Brandon Lopez is a Puerto Rican/American Musician who works primarily in the field of far left music. He was raised in the wilds of Northwestern New Jersey, a place where suburban sprawl meets appalachian splendor, and worked summers as a gravedigger in the shadow of the George Washington Bridge. He’s maintained an obsessive study of noise, free improvisation, non-western art musics, western art musics, new music, and early western art musics. All of the mentioned inform the work, as with everything else. He’s had the pleasure of working with some great noisemakers: He’s a current member of Nate Wooley’s knknighgh quartet and works regularly with William Parker, Paul Lytton, Jooklo Duo, Leila Bordreuil, Mette Rasmussen, Justice Yeldham, Tyshawn Sorey, Peter Evans, Ingrid Laubrock, Tom Rainey, Gerald Cleaver, Man Forever, Joe Morris and many others. He currently leads his own ensemble, The Mess with Chris Corsano and Sam Yulsman, and works extensively as a soloist.

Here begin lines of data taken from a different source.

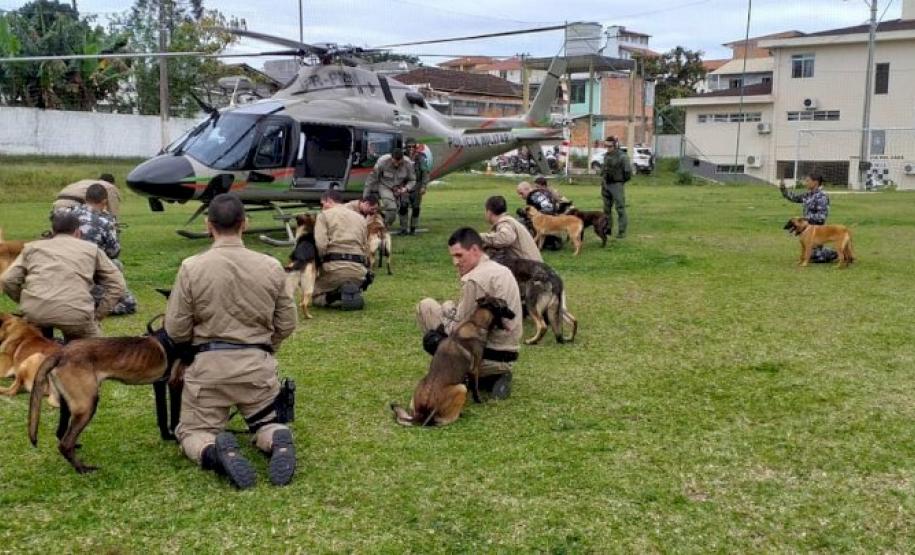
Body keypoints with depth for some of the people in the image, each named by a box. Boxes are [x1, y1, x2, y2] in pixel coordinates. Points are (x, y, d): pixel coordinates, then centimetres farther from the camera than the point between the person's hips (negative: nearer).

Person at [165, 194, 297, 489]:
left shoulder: (192, 267, -9)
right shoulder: (271, 266, -2)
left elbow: (175, 329, -4)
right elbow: (286, 324, 5)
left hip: (209, 364, -2)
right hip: (258, 364, 2)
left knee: (192, 431, 15)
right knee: (267, 423, 22)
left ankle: (217, 451, -21)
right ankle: (278, 443, -15)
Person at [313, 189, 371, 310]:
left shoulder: (324, 215, 5)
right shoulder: (360, 218, 23)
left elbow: (320, 245, -10)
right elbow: (366, 248, 17)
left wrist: (318, 262, 3)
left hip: (335, 266, -4)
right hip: (359, 270, 4)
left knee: (314, 295, 17)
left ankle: (332, 295, -14)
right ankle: (353, 291, -4)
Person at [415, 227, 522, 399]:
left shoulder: (474, 280, -17)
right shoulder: (502, 270, 10)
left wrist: (440, 328, 2)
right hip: (508, 357, 8)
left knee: (425, 306, -1)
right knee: (448, 306, 26)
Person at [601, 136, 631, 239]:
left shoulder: (622, 157, -12)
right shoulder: (606, 156, 10)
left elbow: (628, 172, -10)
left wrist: (621, 181, -1)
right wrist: (604, 178, 13)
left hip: (616, 185, -7)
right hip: (606, 185, 7)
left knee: (620, 209, -6)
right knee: (607, 208, 12)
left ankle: (622, 231, -3)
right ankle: (608, 228, 22)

Drummer Gerald Cleaver, born and raised in Detroit, is a product of the city’s rich music tradition. Inspired by his father, drummer John Cleaver, he began playing the drums at an early age, gaining early invaluable experience with Detroit jazz masters Ali Muhammad Jackson, Lamont Hamilton, Earl Van Riper, and Pancho Hagood. He moved to New York in 2002, and he has toured and/or recorded with Henry Threadgill, Roscoe Mitchell, Lotte Anker, Matt Shipp, William Parker, Craig Taborn, Kevin Mahogany, Charles Gayle, Mario Pavone, Ralph Alessi, Jacky Terrasson, Muhal Richard Abrams, Tim Berne, Jemery Pelt, Ellery Eskelin, David Torn, Miroslav Vitous, Terje Rypdal, Michael Formanek and Tomasz Stanko, among others.

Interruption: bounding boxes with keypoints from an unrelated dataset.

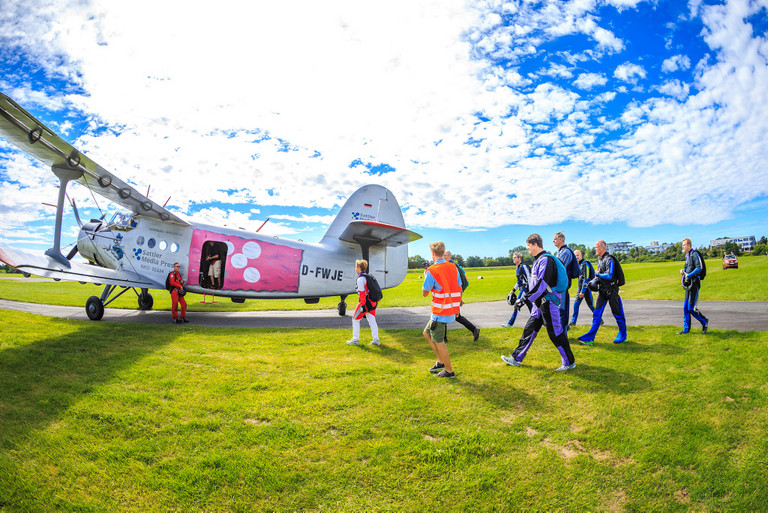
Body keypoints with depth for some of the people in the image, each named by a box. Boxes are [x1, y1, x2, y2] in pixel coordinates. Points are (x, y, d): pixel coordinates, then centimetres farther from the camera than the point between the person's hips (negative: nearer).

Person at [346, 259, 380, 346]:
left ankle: (355, 340, 12)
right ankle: (375, 340, 9)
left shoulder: (360, 279, -14)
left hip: (366, 302, -8)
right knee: (372, 321, 11)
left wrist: (362, 305, -19)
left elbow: (362, 293, -19)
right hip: (372, 302, 8)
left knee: (355, 320, 7)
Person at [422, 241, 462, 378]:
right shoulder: (453, 268, 4)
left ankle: (449, 371, 16)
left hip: (440, 312, -8)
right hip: (452, 310, 8)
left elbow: (425, 293, -7)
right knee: (427, 333, 22)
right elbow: (459, 289, 9)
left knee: (438, 342, 6)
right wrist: (456, 308, 20)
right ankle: (441, 362, 27)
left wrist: (425, 278, 10)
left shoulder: (431, 271, -16)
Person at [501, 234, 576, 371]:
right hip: (539, 302, 10)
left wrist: (525, 298, -25)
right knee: (529, 329, 12)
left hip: (548, 302, -10)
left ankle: (569, 362, 13)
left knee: (555, 332, -1)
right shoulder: (538, 260, 14)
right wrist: (524, 297, 21)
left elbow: (542, 284, -25)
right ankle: (517, 358, 19)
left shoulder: (546, 260, -17)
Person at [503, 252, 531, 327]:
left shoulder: (523, 266, -13)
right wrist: (513, 290, 23)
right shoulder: (517, 268, 16)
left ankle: (510, 323, -2)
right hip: (522, 289, 9)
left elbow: (529, 278, -18)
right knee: (529, 305, 11)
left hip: (525, 289, -9)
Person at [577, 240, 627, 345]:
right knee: (597, 314, 3)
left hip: (611, 290, -8)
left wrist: (597, 274, -13)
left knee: (617, 314, 5)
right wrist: (595, 280, 8)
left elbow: (609, 276, -24)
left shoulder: (609, 259, -16)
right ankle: (590, 338, 1)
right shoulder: (599, 259, 12)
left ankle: (623, 336, 23)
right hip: (602, 290, 8)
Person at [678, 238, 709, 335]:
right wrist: (683, 270, 7)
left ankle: (704, 321, 16)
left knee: (691, 308, -8)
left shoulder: (695, 254, -11)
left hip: (694, 284, -9)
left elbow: (699, 268, -19)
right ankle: (686, 329, 12)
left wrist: (689, 275, -27)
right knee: (686, 308, 7)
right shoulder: (687, 255, 16)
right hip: (688, 284, 9)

Pedro Albizu Campos (September 12, 1891 – April 21, 1965) was a Puerto Rican attorney and politician, and the leading figure in the Puerto Rican independence movement. Albizu Campos was the president and spokesperson of the Puerto Rican Nationalist Party from 1930 until his death in 1965. Because of his oratorical skill, he was hailed as El Maestro (The Teacher). He was imprisoned twenty-six years for attempting to overthrow the United States government in Puerto Rico. Upon release in 1950, he planned and called for armed uprisings in several cities in Puerto Rico. Afterward he was convicted and imprisoned again. He died in 1965.